1 | initial version |
First update your SageMath to the latest version, so that you get a different error, namely:
NotImplementedError: Maxima was unable to solve this ODE. Consider to set option contrib_ode to True.
Passing the option, we get:
NotImplementedError: Maxima was unable to solve this ODE.
Reading the documentation of desolve
, we find:
Solve a 1st or 2nd order linear ODE, including IVP and BVP.
Since your ODE is not 1st or 2nd order, it is understandable that the attempt failed.
You can try solving a system instead.

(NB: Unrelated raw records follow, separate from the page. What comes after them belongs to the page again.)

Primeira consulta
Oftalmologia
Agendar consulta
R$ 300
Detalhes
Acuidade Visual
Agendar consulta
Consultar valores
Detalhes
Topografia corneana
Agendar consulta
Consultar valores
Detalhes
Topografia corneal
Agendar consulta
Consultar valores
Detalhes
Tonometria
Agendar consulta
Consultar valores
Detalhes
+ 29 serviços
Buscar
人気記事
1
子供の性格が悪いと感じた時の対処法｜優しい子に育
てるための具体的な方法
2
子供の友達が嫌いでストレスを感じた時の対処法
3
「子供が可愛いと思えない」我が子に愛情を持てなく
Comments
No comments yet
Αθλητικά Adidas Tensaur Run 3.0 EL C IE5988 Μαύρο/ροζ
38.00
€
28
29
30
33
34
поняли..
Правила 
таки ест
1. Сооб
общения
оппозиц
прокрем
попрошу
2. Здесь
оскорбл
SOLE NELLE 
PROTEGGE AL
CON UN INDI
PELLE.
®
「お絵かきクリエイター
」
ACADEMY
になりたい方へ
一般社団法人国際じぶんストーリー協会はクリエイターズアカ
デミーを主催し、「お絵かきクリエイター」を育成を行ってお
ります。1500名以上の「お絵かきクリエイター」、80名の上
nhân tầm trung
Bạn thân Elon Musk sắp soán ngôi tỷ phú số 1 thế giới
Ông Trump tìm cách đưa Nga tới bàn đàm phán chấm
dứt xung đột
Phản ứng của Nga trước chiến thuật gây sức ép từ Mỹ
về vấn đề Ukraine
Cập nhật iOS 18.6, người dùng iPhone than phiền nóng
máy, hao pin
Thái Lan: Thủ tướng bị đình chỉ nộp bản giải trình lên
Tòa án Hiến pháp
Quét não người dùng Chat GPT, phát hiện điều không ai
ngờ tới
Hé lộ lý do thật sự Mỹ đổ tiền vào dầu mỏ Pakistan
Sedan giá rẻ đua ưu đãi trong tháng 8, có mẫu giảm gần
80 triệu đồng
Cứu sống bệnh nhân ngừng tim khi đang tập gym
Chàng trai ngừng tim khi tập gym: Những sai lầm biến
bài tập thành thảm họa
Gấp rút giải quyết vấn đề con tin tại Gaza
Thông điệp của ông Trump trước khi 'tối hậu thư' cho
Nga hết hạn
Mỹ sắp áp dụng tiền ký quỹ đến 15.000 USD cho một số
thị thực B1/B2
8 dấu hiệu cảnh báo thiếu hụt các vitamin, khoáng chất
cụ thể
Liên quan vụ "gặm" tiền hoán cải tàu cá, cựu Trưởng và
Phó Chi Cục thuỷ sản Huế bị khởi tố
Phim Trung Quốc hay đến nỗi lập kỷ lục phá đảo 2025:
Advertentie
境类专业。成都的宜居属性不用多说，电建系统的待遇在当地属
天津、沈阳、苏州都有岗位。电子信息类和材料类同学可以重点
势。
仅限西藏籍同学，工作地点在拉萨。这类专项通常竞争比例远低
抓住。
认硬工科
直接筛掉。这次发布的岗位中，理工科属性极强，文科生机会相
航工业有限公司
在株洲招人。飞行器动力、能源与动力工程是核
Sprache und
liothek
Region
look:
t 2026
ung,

Setting $x_1 = x, x_2 = x'(t), x_3 = x''(t)$, the third order ODE becomes the system of first-order ODE $x_1' = x_2, x_2' = x_3, x_3' = 2x_3 - 5x_2$.
It can be solved with SageMath's desolve_system
::
sage: var('t')
sage: x1 = function('x1')(t)
sage: x2 = function('x2')(t)
sage: x3 = function('x3')(t)
sage: sol = desolve_system([diff(x1,t) == x2, diff(x2,t) == x3, diff(x3,t) == 2*x3 - 5*x2], [x1,x2,x3], ics=[0,0,0,1]); sol
[x1(t) == -1/10*(2*cos(2*t) - sin(2*t))*e^t + 1/5,
x2(t) == 1/2*e^t*sin(2*t),
x3(t) == 1/2*(2*cos(2*t) + sin(2*t))*e^t]
sage: x = sol[0].rhs(); x
-1/10*(2*cos(2*t) - sin(2*t))*e^t + 1/5
sage: x.subs(t==0), diff(x,t).subs(t==0), diff(x,t,2).subs(t==0)
(0, 0, 1)